While the design of bigger, more powerful, and more sophisticated spacecraft may well be a focal point of research at the Center, the project’s scope encompasses a wider reach. Deep space exploration isn’t just about propulsion systems, Bayen said.
“A big issue is simply maintaining life in space,” Bayen said. “How do you create and support supply chains? If you want to grow your own food, you’ll need to develop radiation-resistant plants. How do you do that? Additive manufacturing – 3D printing – is developing rapidly, and it’s certain to play an important role in space, for a wide variety of applications. Printing human organs, for example – it’s easier to do in zero gravity, in space, than it is on Earth.”
The Space Center will address near space as well as outer space. The rapid development and deployment of drone aircraft already has had a profound impact on everything from warfare to the monitoring of climate change impacts, and their applications will only expand and accelerate, said Bayen. He sees the Center as a future leader in the field.
“Major change is coming in the next 10 years with pilotless aircraft and electric vertical aviation,” Bayen said. “Think about wildfire fighting. Right now, the most dangerous job in that dangerous profession is air attack – dropping water and retardant on the fires. I think you’ll see pilotless aircraft dominating there in the coming years. Medical evacuation from disaster zones is another area they’ll be deployed.”
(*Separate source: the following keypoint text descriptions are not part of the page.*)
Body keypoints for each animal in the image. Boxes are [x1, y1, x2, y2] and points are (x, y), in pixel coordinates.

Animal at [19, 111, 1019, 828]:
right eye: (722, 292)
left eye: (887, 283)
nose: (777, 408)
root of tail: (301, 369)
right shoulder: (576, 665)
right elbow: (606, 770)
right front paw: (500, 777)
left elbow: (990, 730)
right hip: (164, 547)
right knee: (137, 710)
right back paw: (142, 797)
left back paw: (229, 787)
While drones will reduce risk and increase efficiency, they will also make airspace far more crowded. That means the architecture of airspace must be completely redesigned, said Bayen – and it will require a significant investment in AI and machine learning to do it. He emphasized the Berkeley Space Center will have all the necessary components for the job: state-of-the-art facilities, ample private sector funding, and technological expertise.
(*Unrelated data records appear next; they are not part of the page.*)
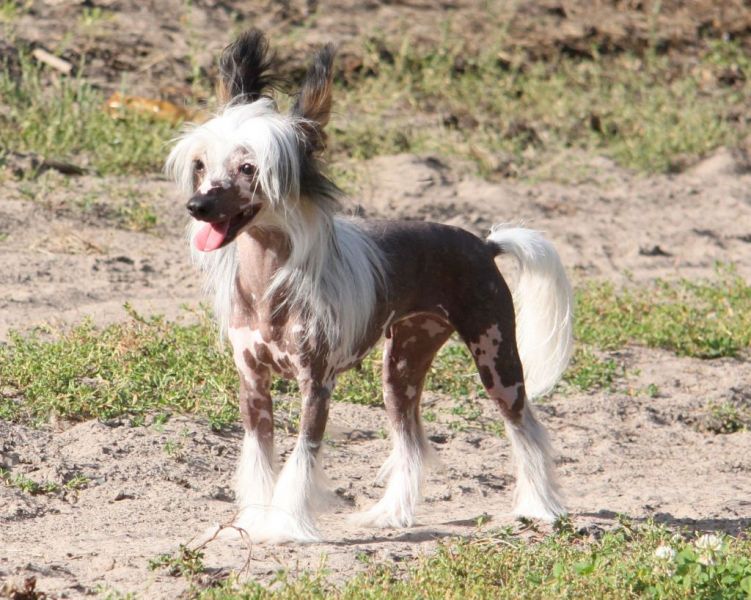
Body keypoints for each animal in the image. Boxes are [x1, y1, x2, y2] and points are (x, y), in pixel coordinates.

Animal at [166, 29, 574, 543]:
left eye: (248, 169)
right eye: (201, 165)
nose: (197, 206)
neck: (268, 288)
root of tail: (484, 244)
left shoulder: (316, 386)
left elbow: (301, 457)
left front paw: (286, 525)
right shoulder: (253, 384)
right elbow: (260, 457)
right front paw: (256, 520)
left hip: (496, 357)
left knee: (524, 428)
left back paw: (540, 508)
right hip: (401, 367)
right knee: (411, 440)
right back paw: (390, 514)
The Center’s development will proceed in three phases, said DeFreece. The first is entitlement (i.e., obtaining necessary permits), which will cost about $20 million. The “horizontal” phase will encompass power, water, and sewage system construction and cost $80 to $200 million. The “vertical” and final phase will consist of the necessary buildings. They’ll go up as the market dictates, said DeFreece.
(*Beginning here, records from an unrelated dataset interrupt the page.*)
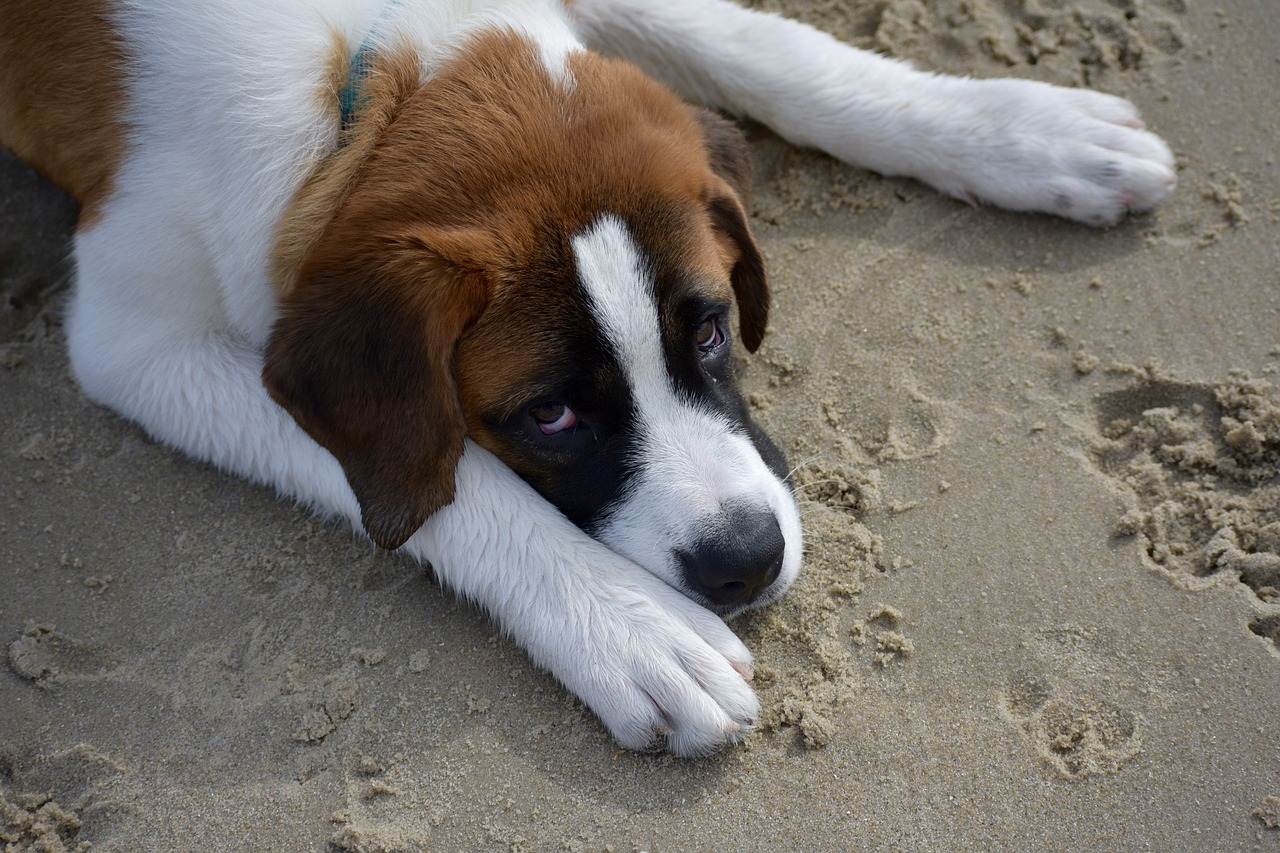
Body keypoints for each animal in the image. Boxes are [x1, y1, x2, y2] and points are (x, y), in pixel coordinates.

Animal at [0, 0, 1172, 753]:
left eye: (710, 331)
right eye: (550, 414)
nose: (744, 561)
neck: (364, 93)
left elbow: (757, 42)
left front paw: (1018, 128)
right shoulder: (139, 341)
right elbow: (443, 482)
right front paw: (630, 628)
“We’re well into entitlement now, and if the demand is there, we could proceed through the vertical phase in six years,” he said.
For DeFreece, the Center is the realization of a personal dream as well as a professional capstone; he had long felt that a collaboration among UC Berkeley, Silicon Valley, and NASA would yield a sum vastly greater than its parts. Four years ago, at the direction of UC Berkeley’s Office of the Chief Financial Officer, he met at a Peet’s coffee shop with NASA Ames representatives to discuss the possibility of a Moffett Field partnership.
“Looking back, it was a classic Silicon Valley start-up origin story – meeting at a coffee shop, deep conversations, back-of-the-envelope calculations,” he said. “I have the feeling that the Space Center is going to finally put a pin in the center of Silicon Valley. Because, really, where is the Valley’s center? Google? Apple? Meta? They are all powerful and influential, but they’re independent companies. The Space Center, though, is a collaboration of private industry, the academy, and government for what is literally the highest possible technological goal. It exemplifies Silicon Valley. So that’s where you put the pin.”